O PROBLEMA. Selecione na listagem abaixo cada linha em que aparece a palavra "equals" e copie essas linhas.

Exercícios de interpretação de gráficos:
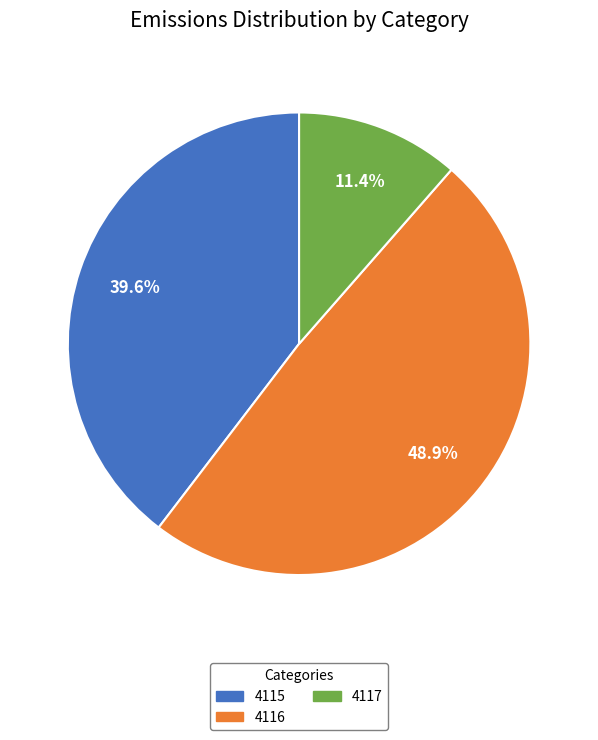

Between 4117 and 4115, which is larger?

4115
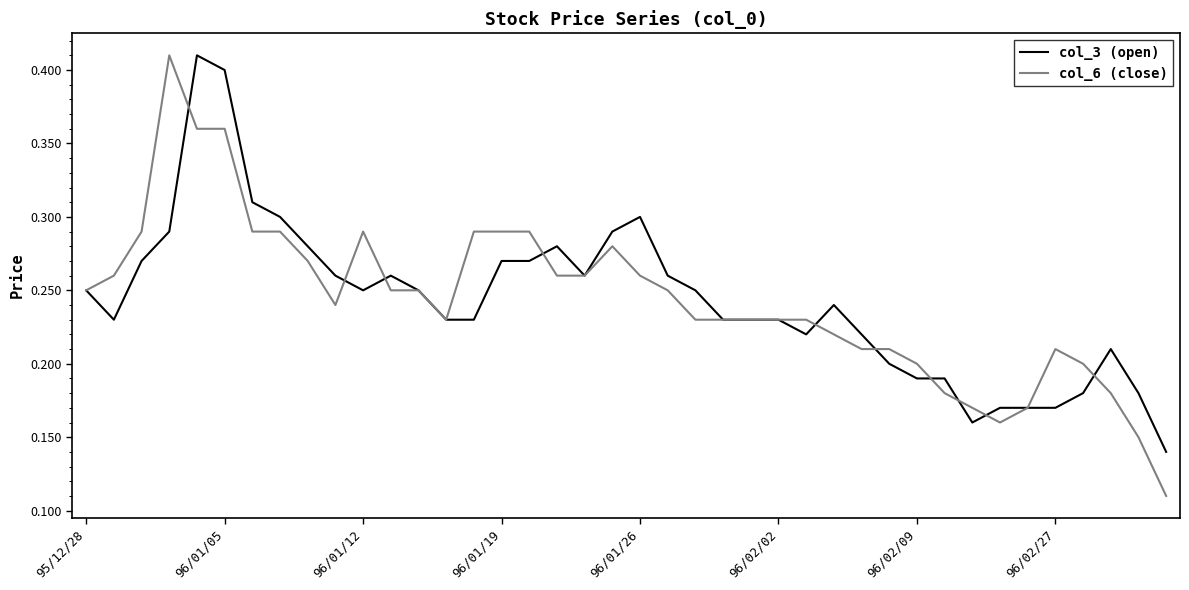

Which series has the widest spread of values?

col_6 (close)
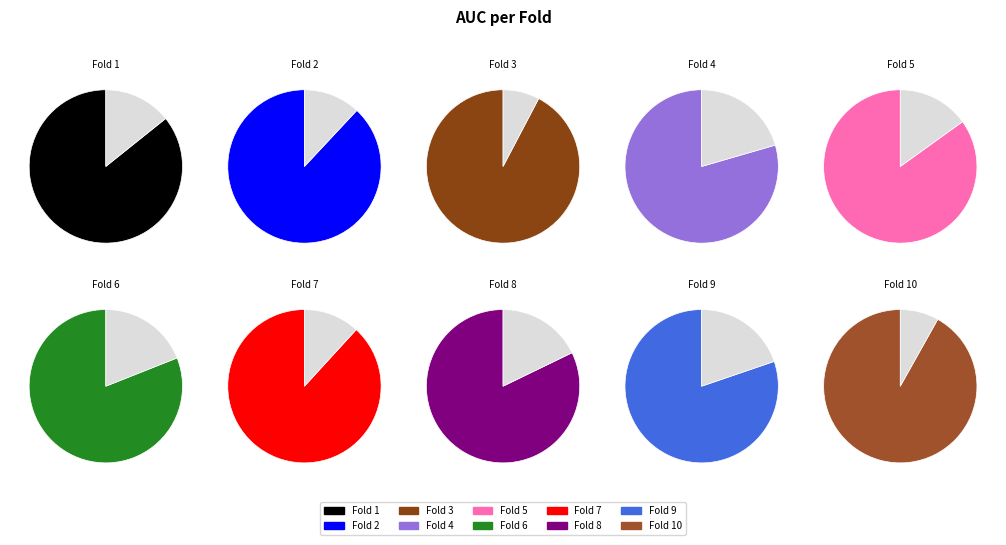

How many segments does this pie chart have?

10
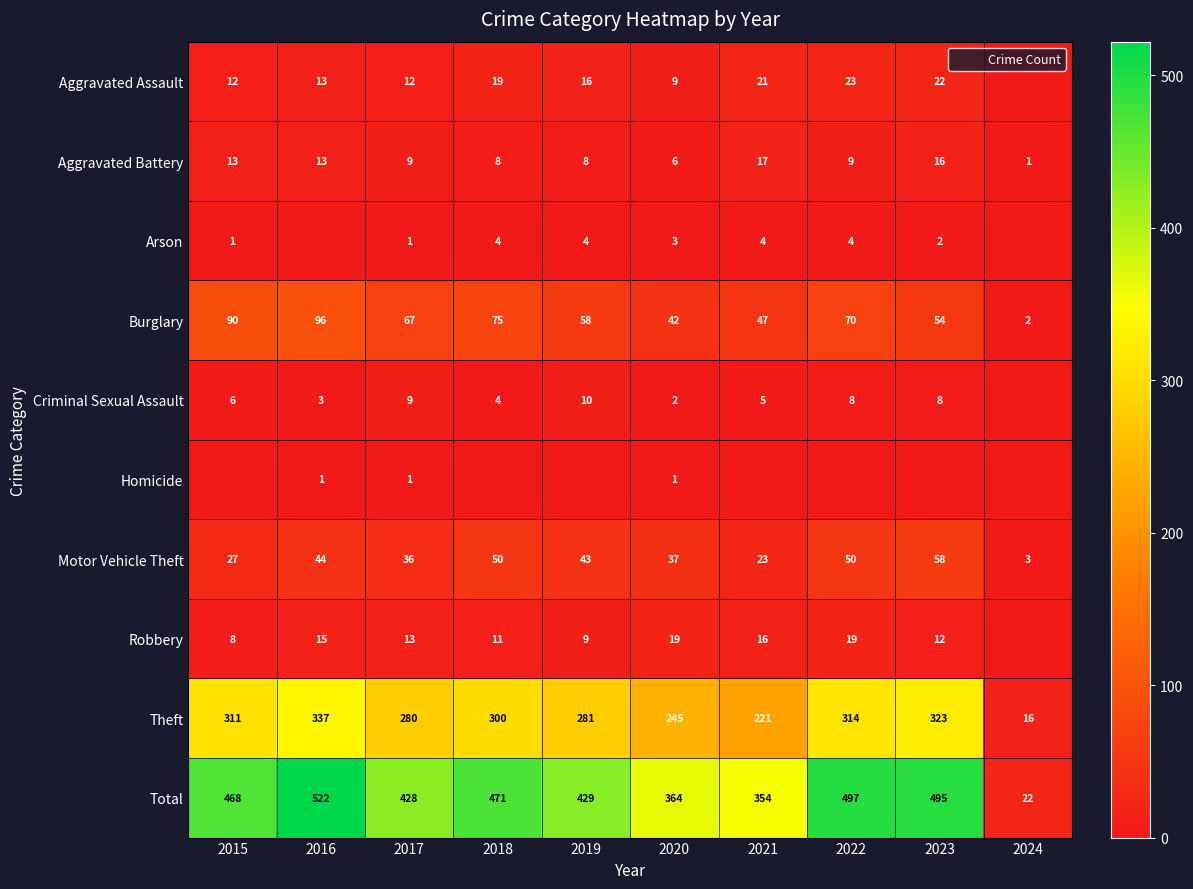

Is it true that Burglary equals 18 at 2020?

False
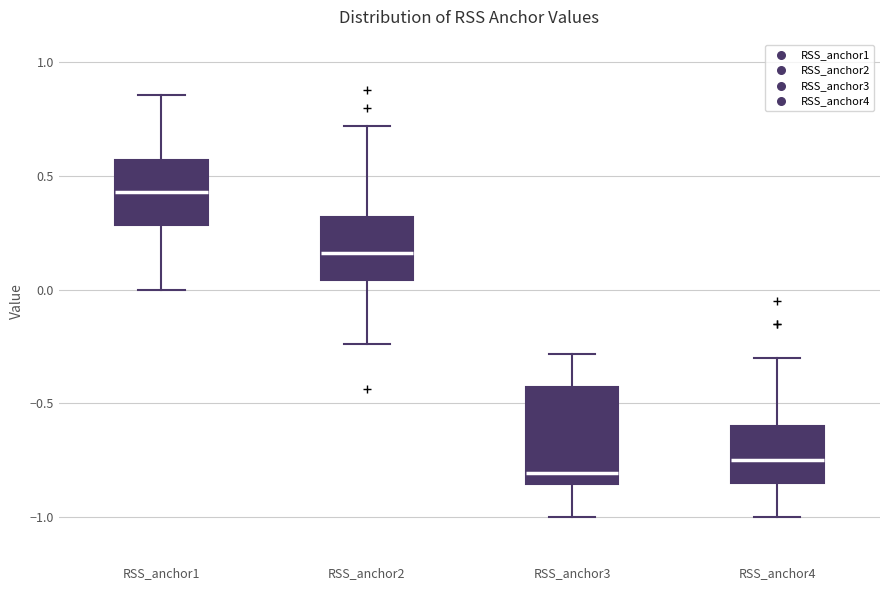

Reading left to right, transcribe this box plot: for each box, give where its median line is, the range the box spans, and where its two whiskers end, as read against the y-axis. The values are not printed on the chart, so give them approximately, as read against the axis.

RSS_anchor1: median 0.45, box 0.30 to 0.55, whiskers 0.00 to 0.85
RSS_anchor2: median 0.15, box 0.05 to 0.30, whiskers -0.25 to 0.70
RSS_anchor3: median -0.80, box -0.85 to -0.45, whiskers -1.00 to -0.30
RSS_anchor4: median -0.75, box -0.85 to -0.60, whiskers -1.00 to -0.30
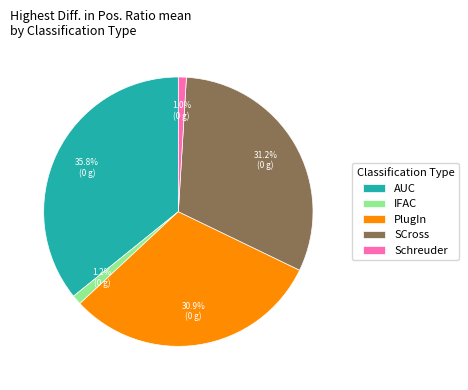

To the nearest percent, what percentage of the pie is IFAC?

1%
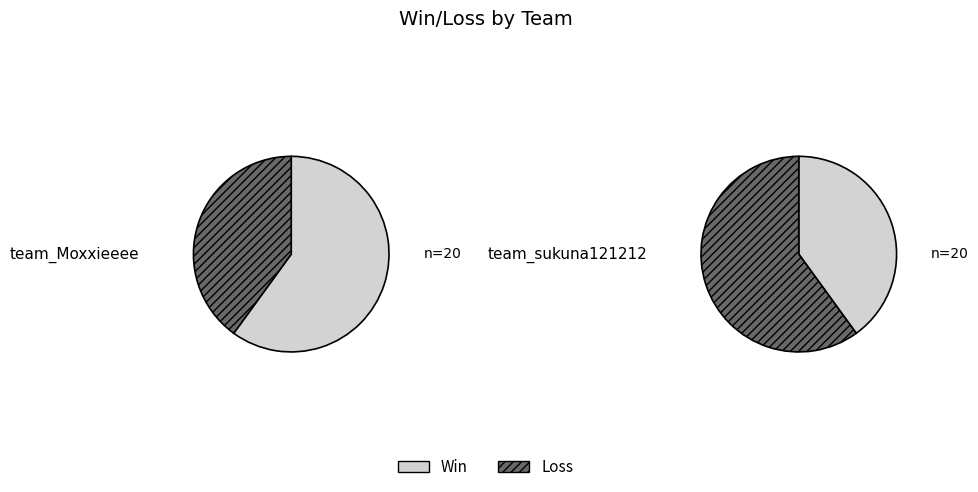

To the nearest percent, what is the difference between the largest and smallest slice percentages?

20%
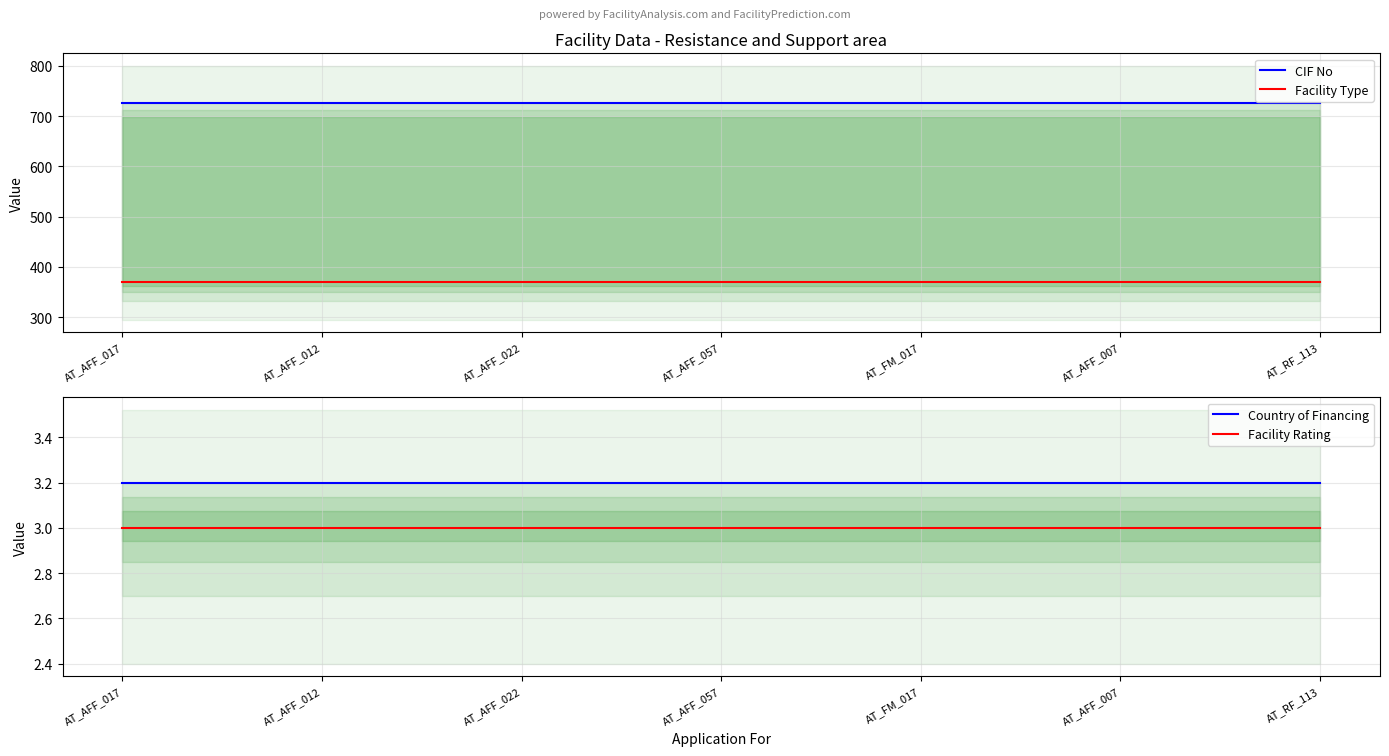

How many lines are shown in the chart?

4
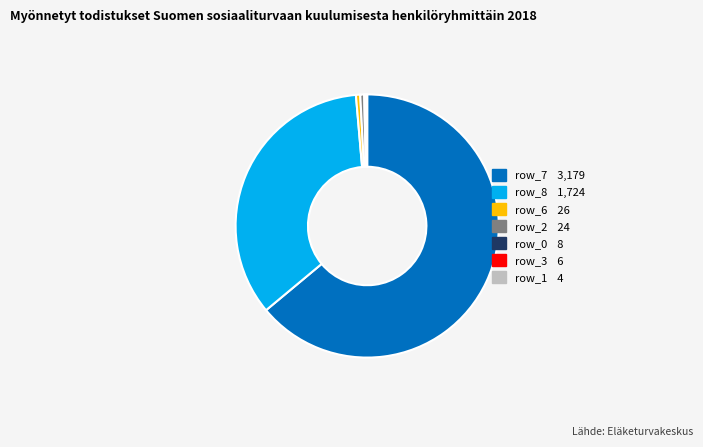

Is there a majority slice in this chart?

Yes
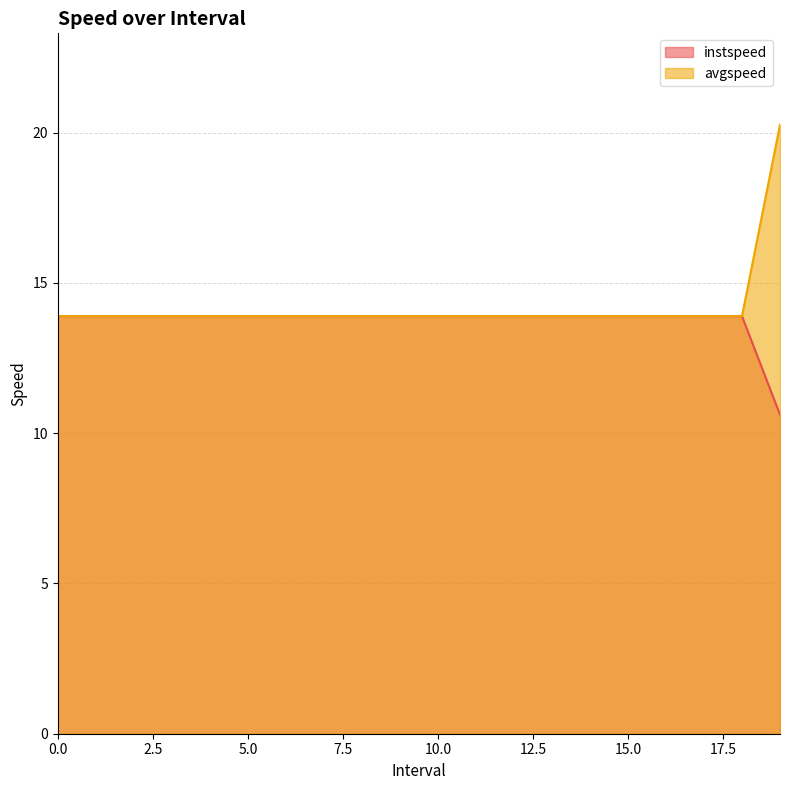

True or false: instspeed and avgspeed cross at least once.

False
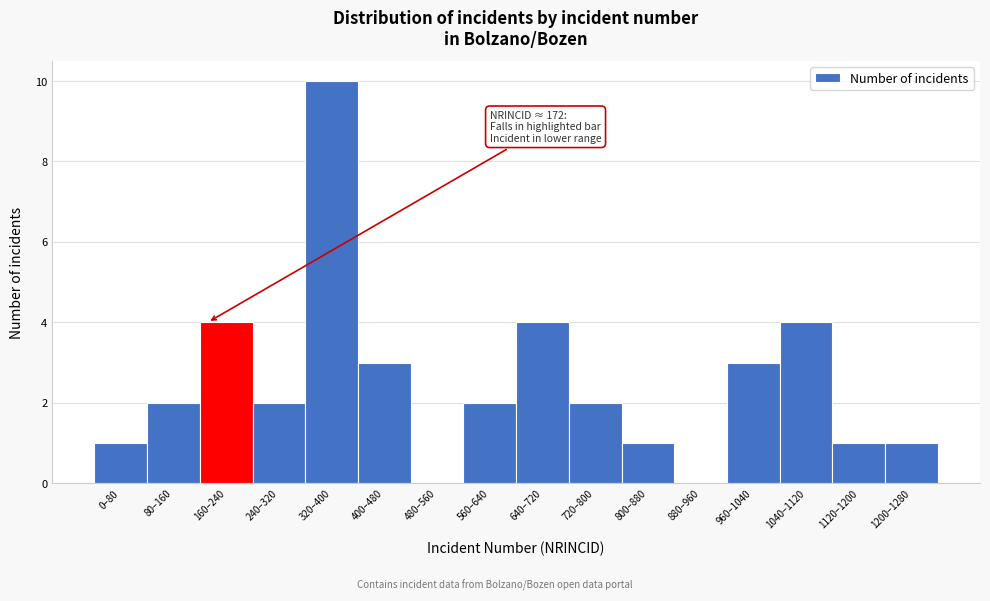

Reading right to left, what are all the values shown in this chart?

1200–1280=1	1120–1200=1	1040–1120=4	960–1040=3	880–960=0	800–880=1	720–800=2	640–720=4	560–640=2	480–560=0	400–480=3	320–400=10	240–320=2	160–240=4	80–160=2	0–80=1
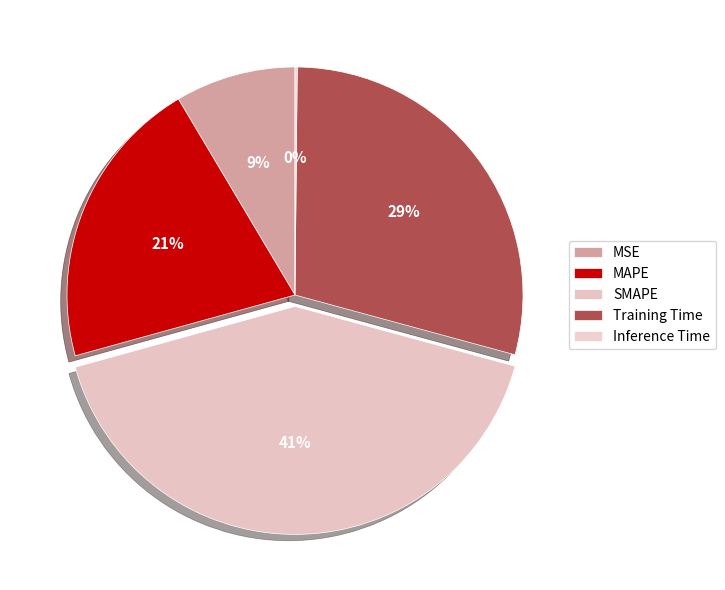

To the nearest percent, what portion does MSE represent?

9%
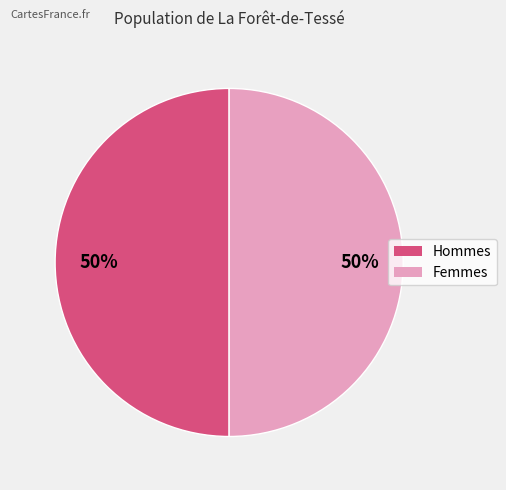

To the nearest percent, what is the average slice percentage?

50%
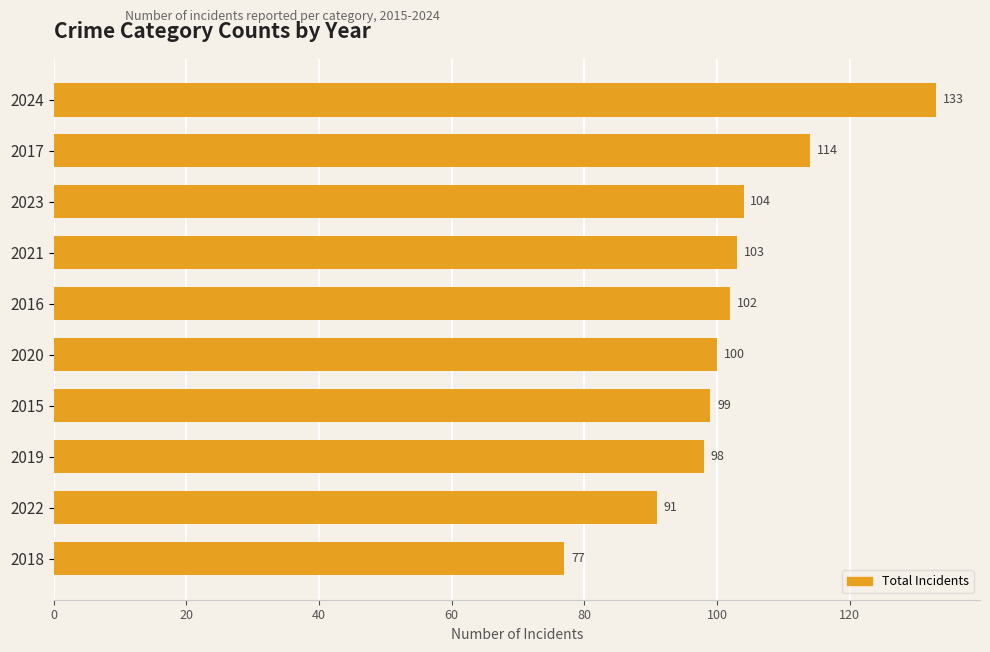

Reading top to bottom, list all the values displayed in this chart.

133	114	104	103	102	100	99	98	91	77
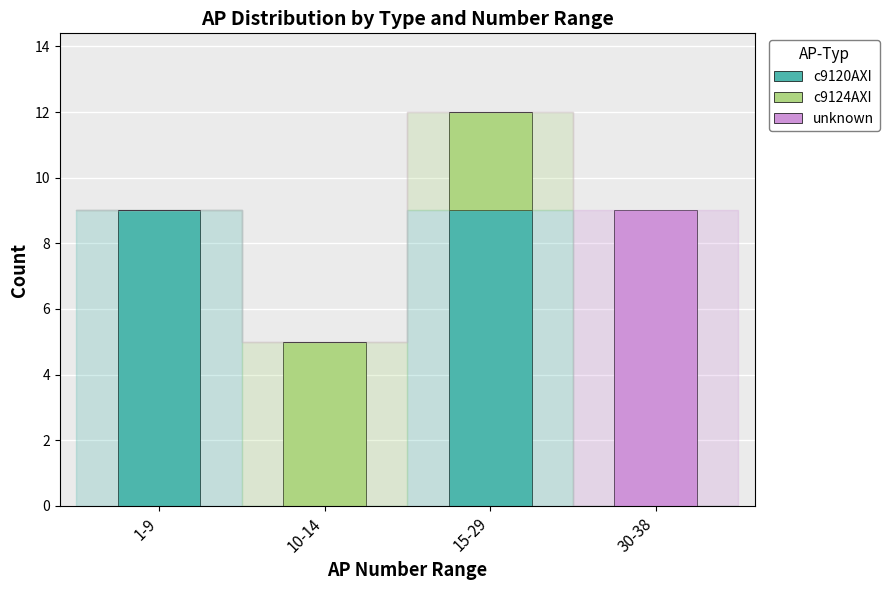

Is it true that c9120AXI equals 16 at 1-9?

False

RESULTADO DA TAREFA.
Is it true that Burglary equals 18 at 2020?
Is it true that c9120AXI equals 16 at 1-9?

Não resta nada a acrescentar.